Transcribed page contents
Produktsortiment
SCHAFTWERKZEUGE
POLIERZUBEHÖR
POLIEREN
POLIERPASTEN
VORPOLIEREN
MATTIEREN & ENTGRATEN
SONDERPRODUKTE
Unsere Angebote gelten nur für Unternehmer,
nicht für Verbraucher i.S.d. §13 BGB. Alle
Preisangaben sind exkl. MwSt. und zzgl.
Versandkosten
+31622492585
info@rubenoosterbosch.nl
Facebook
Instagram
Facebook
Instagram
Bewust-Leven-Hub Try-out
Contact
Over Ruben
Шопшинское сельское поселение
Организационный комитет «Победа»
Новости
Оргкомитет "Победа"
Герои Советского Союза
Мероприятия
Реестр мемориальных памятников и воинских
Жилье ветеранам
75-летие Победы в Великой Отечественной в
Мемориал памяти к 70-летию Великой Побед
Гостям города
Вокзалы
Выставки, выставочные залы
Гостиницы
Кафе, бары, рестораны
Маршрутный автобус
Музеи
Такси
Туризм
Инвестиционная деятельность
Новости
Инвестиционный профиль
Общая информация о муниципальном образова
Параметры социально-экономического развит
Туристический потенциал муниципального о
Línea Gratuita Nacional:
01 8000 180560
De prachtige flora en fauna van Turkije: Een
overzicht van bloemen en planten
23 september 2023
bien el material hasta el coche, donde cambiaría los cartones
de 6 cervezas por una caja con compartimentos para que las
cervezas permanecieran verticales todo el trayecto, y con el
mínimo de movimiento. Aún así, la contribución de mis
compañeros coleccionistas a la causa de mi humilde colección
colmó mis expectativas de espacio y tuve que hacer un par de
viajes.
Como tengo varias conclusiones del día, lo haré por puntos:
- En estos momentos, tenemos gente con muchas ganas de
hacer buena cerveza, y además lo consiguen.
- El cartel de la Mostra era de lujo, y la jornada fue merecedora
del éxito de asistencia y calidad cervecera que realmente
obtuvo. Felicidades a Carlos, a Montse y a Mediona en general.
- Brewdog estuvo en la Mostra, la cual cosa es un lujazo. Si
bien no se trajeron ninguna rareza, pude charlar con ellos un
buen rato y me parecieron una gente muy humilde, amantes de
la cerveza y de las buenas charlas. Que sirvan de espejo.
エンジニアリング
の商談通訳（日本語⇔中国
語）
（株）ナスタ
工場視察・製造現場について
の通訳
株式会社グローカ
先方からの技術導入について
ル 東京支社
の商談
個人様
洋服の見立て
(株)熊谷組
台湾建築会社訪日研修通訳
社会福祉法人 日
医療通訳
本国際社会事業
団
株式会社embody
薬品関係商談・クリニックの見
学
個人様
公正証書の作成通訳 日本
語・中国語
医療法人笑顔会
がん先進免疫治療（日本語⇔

**WHAT THE TASK ASKS**. Return every line of the records above unchanged and in their original order.

**TASK RESULT**.
Produktsortiment
SCHAFTWERKZEUGE
POLIERZUBEHÖR
POLIEREN
POLIERPASTEN
VORPOLIEREN
MATTIEREN & ENTGRATEN
SONDERPRODUKTE
Unsere Angebote gelten nur für Unternehmer,
nicht für Verbraucher i.S.d. §13 BGB. Alle
Preisangaben sind exkl. MwSt. und zzgl.
Versandkosten
+31622492585
info@rubenoosterbosch.nl
Facebook
Instagram
Facebook
Instagram
Bewust-Leven-Hub Try-out
Contact
Over Ruben
Шопшинское сельское поселение
Организационный комитет «Победа»
Новости
Оргкомитет "Победа"
Герои Советского Союза
Мероприятия
Реестр мемориальных памятников и воинских
Жилье ветеранам
75-летие Победы в Великой Отечественной в
Мемориал памяти к 70-летию Великой Побед
Гостям города
Вокзалы
Выставки, выставочные залы
Гостиницы
Кафе, бары, рестораны
Маршрутный автобус
Музеи
Такси
Туризм
Инвестиционная деятельность
Новости
Инвестиционный профиль
Общая информация о муниципальном образова
Параметры социально-экономического развит
Туристический потенциал муниципального о
Línea Gratuita Nacional:
01 8000 180560
De prachtige flora en fauna van Turkije: Een
overzicht van bloemen en planten
23 september 2023
bien el material hasta el coche, donde cambiaría los cartones
de 6 cervezas por una caja con compartimentos para que las
cervezas permanecieran verticales todo el trayecto, y con el
mínimo de movimiento. Aún así, la contribución de mis
compañeros coleccionistas a la causa de mi humilde colección
colmó mis expectativas de espacio y tuve que hacer un par de
viajes.
Como tengo varias conclusiones del día, lo haré por puntos:
- En estos momentos, tenemos gente con muchas ganas de
hacer buena cerveza, y además lo consiguen.
- El cartel de la Mostra era de lujo, y la jornada fue merecedora
del éxito de asistencia y calidad cervecera que realmente
obtuvo. Felicidades a Carlos, a Montse y a Mediona en general.
- Brewdog estuvo en la Mostra, la cual cosa es un lujazo. Si
bien no se trajeron ninguna rareza, pude charlar con ellos un
buen rato y me parecieron una gente muy humilde, amantes de
la cerveza y de las buenas charlas. Que sirvan de espejo.
エンジニアリング
の商談通訳（日本語⇔中国
語）
（株）ナスタ
工場視察・製造現場について
の通訳
株式会社グローカ
先方からの技術導入について
ル 東京支社
の商談
個人様
洋服の見立て
(株)熊谷組
台湾建築会社訪日研修通訳
社会福祉法人 日
医療通訳
本国際社会事業
団
株式会社embody
薬品関係商談・クリニックの見
学
個人様
公正証書の作成通訳 日本
語・中国語
医療法人笑顔会
がん先進免疫治療（日本語⇔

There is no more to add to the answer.